**TASK GOAL**
Nothing but the records, repeated word for word and free of pictures, belongs in the answer.

**EXTRACTED ENTRIES**
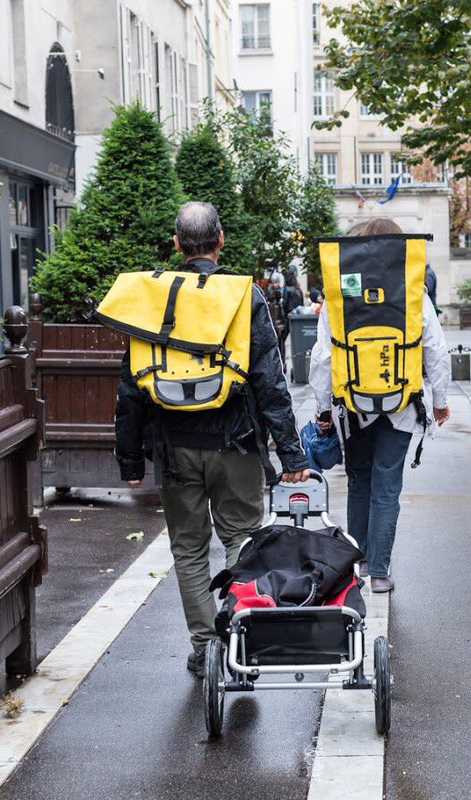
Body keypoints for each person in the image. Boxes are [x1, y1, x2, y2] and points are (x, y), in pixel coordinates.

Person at [114, 201, 310, 677]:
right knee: (241, 538)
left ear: (177, 244)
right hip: (237, 442)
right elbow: (270, 380)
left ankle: (205, 646)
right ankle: (241, 633)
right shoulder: (245, 296)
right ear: (221, 239)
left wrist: (131, 463)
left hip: (173, 447)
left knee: (187, 547)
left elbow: (129, 387)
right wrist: (290, 454)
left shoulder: (150, 297)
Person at [310, 218, 452, 593]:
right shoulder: (413, 293)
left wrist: (323, 408)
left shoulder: (339, 296)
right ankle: (380, 572)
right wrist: (440, 400)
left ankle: (353, 567)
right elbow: (436, 349)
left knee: (358, 481)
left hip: (352, 405)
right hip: (403, 404)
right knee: (387, 486)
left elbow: (322, 357)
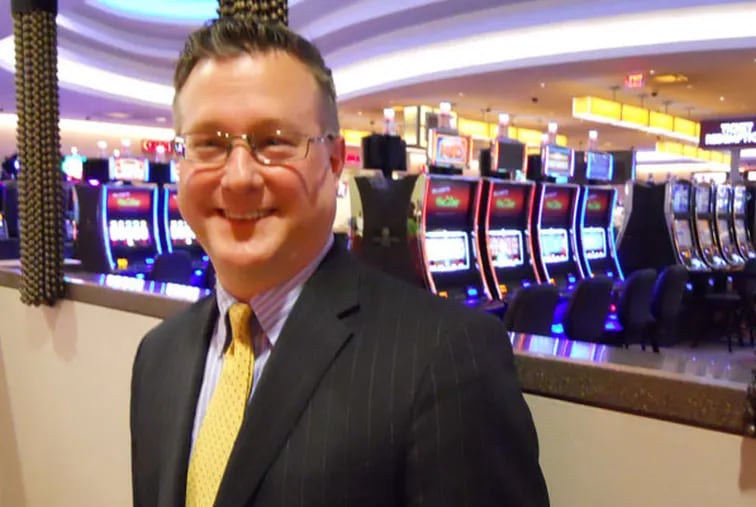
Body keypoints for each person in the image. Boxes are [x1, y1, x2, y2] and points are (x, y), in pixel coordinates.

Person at [130, 16, 550, 507]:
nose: (239, 177)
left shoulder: (448, 356)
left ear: (334, 163)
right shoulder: (157, 356)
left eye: (274, 141)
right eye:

**RESPONSE TO THE TASK**
Body keypoints for each person in the image. Boxes are [x1, y1, x2, y2] and points are (x, y), in pixel coordinates.

Person at [114, 201, 310, 677]:
right knee: (241, 538)
left ear: (177, 244)
right hip: (237, 442)
right elbow: (270, 380)
left ankle: (205, 646)
right ankle: (241, 633)
right shoulder: (245, 296)
right ear: (221, 239)
left wrist: (131, 463)
left hip: (173, 447)
left knee: (187, 547)
left elbow: (129, 387)
right wrist: (290, 454)
left shoulder: (150, 297)
Person at [310, 218, 452, 593]:
right shoulder: (413, 293)
left wrist: (323, 408)
left shoulder: (339, 296)
right ankle: (380, 572)
right wrist: (440, 400)
left ankle: (353, 567)
right elbow: (436, 349)
left knee: (358, 481)
left hip: (352, 405)
right hip: (403, 404)
right knee: (387, 486)
left elbow: (322, 357)
Body keypoints for each person in the image. Boxes are [x1, y1, x2, y2] and points are (x, y), in pixel coordinates.

Person at [130, 16, 550, 507]:
nose: (239, 177)
left shoulder: (448, 356)
left ear: (334, 163)
right shoulder: (157, 356)
left eye: (274, 141)
right eye:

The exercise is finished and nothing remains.